Sabreen Kabir ’20, who served as the project’s research assistant, documented its impact by interviewing students as they entered and exited the cohort.
“It was amazing to see how much they learned. I heard so many powerful stories during the interviews,” Kabir says. “One of the participants wanted to be an ESOL teacher because of participating in EMPOWER. This one program changed their entire career goal.”
It also influenced Kabir’s own career path.
After graduating from TU with a degree in special education, she was hired by Anne Arundel County Public Schools as an early childhood intervention teacher at Marley Glen School in Glen Burnie, in part, because the school valued her experience with the EMPOWER Project.
“I could tell them that I have some experience with English-language learners and their families,” says Kabir, who moved to Maryland from Bangladesh in 2015. “Now I use a lot of the strategies I learned to connect with my own student families whose native language isn't English.”

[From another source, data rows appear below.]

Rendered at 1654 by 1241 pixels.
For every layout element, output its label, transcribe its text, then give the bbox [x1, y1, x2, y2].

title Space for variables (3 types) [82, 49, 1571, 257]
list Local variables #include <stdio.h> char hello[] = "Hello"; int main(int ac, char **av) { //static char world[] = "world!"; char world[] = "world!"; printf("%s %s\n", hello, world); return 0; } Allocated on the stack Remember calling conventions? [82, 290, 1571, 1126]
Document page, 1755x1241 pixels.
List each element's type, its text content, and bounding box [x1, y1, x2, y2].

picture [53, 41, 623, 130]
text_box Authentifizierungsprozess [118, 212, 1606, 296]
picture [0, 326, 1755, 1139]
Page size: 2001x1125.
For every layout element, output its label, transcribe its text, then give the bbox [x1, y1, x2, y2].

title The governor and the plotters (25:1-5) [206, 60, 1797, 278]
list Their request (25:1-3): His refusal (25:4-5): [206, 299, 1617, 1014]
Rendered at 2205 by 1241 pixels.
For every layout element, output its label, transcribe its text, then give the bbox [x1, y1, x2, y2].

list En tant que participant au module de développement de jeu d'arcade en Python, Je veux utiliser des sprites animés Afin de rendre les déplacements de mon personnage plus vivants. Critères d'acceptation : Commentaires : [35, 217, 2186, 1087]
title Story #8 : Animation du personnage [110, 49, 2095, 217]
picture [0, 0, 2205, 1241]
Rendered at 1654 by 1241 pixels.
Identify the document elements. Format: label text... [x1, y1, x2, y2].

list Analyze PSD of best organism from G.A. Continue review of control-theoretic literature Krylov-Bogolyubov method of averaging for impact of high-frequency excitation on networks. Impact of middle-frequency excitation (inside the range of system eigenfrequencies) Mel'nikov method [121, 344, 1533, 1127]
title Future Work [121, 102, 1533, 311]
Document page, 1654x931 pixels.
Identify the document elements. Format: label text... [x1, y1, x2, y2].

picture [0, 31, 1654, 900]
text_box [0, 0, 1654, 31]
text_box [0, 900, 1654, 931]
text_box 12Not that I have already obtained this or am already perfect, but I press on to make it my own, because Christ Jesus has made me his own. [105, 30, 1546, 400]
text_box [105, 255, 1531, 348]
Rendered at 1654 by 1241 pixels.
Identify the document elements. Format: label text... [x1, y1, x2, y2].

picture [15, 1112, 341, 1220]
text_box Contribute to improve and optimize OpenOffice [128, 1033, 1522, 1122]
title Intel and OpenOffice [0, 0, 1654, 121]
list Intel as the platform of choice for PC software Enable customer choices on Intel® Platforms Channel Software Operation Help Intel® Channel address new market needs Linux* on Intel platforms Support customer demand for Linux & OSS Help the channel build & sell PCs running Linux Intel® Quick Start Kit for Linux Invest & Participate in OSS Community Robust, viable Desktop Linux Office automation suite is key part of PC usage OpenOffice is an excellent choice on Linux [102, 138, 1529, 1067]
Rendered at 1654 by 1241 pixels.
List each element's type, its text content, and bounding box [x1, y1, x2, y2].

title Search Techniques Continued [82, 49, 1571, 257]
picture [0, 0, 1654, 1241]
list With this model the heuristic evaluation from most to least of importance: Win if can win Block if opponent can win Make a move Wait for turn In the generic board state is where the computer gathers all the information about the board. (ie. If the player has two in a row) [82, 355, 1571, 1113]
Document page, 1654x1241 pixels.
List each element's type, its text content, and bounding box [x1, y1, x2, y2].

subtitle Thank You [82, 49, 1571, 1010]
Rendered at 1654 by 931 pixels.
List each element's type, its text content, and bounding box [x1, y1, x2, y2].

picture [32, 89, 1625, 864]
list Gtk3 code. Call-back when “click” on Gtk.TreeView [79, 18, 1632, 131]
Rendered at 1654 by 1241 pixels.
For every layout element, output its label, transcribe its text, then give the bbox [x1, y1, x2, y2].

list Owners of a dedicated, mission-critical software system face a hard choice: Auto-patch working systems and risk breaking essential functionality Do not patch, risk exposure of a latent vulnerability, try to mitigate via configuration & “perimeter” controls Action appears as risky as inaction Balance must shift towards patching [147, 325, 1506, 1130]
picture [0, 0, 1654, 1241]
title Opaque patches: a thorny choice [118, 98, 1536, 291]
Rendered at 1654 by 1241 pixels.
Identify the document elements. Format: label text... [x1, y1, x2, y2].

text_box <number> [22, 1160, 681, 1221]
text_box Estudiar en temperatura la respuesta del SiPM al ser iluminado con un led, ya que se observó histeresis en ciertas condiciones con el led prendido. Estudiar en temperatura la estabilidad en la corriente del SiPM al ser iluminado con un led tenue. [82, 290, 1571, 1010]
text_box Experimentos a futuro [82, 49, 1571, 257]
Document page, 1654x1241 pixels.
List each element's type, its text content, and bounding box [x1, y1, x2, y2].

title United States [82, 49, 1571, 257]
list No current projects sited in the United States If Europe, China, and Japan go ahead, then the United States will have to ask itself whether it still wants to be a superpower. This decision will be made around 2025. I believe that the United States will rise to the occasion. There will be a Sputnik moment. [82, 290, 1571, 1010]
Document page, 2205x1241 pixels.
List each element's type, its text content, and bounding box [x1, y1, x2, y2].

The project’s multipronged approach is paying off at its partner schools, too.
In the most recent statewide testing, Monarch Global students receiving ESOL services improved their language proficiency scores by 75%. TU’s Turner credits the improvement to many factors, including the enrollment of school leadership in the master’s program and professional development provided through the grant. “All of these elements worked together to see these improvements,” she says.
The EMPOWER Project’s impact increases each year, making a difference in the lives of thousands of students throughout the region. “It’s cool to see how it’s grown and look forward to how it will continue to grow,” Turner says.
This story is one of several related to President Kim Schatzel’s priorities for Towson University: TU Matters to Maryland.